馮九卿一驚,險些以爲他要勒死自己,但轉瞬又反應過來不是,帶着幾分薄怒道:“齊璞瑜,我現在沒心思同你——”
“你真的覺得我和廖晴兒很配?”齊璞瑜自顧自地打斷了她的話,馮九卿霎時啞口無言。
滿地花瓣順着風兒滾到腳下,不知哪裡飛來的遲日柳絮從旁落下,好似飛羽成雪,撲打在靜默的兩人身上。

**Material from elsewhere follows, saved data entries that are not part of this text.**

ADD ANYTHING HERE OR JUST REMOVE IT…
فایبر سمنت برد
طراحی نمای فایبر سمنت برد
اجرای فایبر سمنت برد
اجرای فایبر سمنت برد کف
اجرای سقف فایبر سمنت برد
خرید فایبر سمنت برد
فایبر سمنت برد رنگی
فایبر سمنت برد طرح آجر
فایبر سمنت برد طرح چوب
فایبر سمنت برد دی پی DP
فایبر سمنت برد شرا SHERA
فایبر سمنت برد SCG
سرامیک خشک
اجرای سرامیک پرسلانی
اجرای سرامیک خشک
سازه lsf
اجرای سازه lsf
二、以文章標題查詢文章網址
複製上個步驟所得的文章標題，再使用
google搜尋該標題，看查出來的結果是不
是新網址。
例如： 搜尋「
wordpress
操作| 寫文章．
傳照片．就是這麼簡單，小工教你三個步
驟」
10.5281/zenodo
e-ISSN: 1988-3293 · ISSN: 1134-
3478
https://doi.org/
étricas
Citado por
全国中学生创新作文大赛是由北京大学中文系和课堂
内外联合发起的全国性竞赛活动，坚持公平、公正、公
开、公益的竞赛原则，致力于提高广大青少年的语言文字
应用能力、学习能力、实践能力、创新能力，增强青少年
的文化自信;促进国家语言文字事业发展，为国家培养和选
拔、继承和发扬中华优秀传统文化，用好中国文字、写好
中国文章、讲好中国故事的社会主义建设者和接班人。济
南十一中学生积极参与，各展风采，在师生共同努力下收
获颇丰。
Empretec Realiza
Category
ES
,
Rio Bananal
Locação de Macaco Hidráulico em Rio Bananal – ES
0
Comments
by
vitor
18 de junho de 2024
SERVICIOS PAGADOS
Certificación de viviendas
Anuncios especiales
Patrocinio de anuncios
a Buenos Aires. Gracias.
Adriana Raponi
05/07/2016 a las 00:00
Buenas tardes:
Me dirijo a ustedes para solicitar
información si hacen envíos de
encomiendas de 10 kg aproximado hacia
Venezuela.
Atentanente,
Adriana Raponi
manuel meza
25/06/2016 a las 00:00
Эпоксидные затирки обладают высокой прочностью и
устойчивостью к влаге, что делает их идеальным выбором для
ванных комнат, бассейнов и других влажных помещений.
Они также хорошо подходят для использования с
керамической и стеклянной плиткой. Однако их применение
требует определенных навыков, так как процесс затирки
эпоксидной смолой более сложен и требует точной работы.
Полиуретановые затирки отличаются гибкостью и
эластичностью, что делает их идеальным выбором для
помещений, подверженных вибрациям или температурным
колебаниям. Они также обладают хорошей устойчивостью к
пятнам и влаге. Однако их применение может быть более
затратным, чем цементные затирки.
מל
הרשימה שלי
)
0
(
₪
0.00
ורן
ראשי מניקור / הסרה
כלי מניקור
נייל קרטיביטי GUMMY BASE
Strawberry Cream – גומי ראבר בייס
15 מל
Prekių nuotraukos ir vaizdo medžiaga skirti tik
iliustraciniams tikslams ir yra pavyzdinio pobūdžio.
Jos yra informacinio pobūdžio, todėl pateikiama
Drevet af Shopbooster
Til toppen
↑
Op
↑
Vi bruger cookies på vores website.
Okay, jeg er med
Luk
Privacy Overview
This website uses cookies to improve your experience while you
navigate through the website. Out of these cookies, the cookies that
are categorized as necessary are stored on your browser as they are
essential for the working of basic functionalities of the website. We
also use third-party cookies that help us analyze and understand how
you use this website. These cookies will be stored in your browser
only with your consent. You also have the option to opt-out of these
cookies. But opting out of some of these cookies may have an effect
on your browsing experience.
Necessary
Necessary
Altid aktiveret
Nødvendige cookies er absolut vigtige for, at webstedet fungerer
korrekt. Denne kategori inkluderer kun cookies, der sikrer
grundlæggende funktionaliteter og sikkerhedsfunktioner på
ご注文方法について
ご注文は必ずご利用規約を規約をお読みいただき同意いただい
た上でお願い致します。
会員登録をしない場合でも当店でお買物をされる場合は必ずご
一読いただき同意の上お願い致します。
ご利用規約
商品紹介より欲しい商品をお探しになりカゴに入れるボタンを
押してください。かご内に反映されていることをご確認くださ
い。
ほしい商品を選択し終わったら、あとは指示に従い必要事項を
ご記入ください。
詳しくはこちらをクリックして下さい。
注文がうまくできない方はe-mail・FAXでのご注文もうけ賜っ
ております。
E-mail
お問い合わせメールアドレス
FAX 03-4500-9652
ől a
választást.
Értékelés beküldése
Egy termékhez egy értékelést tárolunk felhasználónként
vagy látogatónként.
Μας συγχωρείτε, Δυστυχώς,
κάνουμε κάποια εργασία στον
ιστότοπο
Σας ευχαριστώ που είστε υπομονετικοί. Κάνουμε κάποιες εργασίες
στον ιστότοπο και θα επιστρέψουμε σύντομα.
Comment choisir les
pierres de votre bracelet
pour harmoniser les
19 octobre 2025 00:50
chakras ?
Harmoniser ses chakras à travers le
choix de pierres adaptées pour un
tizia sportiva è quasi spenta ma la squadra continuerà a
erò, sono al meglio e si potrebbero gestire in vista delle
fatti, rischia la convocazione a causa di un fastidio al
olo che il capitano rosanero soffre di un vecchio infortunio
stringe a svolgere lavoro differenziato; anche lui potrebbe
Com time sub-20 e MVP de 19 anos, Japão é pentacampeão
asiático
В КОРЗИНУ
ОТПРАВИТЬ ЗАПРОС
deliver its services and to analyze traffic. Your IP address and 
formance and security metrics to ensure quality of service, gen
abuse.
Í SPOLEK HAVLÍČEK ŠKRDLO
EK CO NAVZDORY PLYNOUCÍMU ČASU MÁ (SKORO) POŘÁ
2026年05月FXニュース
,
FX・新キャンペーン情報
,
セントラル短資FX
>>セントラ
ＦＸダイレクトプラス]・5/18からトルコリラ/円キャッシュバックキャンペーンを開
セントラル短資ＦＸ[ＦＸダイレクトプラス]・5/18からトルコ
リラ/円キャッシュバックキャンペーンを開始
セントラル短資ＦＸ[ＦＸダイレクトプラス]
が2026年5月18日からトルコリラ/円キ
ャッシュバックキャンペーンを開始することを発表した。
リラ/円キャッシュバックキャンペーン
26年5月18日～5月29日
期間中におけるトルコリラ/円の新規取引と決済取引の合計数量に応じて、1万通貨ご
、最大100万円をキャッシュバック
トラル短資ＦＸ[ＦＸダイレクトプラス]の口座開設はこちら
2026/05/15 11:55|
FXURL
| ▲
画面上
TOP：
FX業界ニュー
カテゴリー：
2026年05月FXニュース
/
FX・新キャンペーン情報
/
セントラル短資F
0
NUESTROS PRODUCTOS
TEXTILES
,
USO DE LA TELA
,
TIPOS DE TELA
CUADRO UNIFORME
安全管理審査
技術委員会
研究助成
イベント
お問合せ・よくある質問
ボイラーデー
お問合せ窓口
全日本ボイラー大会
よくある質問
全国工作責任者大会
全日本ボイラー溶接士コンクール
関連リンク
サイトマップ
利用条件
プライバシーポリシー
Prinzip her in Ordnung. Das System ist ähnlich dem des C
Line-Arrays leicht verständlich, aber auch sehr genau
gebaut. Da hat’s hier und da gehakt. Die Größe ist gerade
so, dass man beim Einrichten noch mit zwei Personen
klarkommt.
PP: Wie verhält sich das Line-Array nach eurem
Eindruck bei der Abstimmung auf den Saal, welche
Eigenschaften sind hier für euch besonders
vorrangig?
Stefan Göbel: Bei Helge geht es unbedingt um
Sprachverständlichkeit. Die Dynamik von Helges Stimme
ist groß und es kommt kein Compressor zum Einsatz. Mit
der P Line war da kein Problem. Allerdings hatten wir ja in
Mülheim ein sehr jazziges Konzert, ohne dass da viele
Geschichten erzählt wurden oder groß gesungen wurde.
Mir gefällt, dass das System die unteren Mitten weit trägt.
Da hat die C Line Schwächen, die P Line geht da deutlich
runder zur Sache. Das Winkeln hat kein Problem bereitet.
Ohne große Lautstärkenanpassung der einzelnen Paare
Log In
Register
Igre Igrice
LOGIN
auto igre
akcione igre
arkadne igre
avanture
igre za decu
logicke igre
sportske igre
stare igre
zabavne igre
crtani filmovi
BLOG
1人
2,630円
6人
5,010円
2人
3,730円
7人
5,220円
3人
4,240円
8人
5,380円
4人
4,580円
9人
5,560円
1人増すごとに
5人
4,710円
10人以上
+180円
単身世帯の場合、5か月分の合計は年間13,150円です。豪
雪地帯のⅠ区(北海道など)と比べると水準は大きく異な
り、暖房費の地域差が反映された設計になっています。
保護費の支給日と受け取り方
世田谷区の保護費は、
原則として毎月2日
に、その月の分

齊璞瑜深深地看着她,可那固執不曾回頭的人未能給他半個眼神,他默了默,微微彎腰,雙臂緊緊抱住馮九卿,臉頰貼着她的耳側,感受着那耐人回味的溫暖。
“你覺得,我應該娶她嗎?”齊璞瑜又問。
馮九卿依舊沉默,看着腳下翻滾的粉紅花瓣,半晌才眼波一動,略擡了擡脖子,腦袋在他頭上輕輕撞了一下,撞得齊璞瑜心旌一蕩,微微緊咬了脣。
“不然,還能怎麼辦呢?難道你這輩子就不娶妻了?廖晴兒的確不錯。”馮九卿看着偌大的御花園,百花盛開,香蕊撲簇,可終究不是開在山花爛漫之地,容得肆意生長。
他們沒有辦法,什麼辦法都沒有,只能接受現實。
齊璞瑜低低地笑了一聲,“可你怎麼就知道,廖晴兒一定會願意嫁給我呢?”
“她爲什麼不願意?”馮九卿好笑道:“她靠近你,不就是爲了這個目的?不就是爲了嫁給你?你順水推舟,將假意變成真情,從此夫婦一體共度一生,未嘗不成一段佳話。”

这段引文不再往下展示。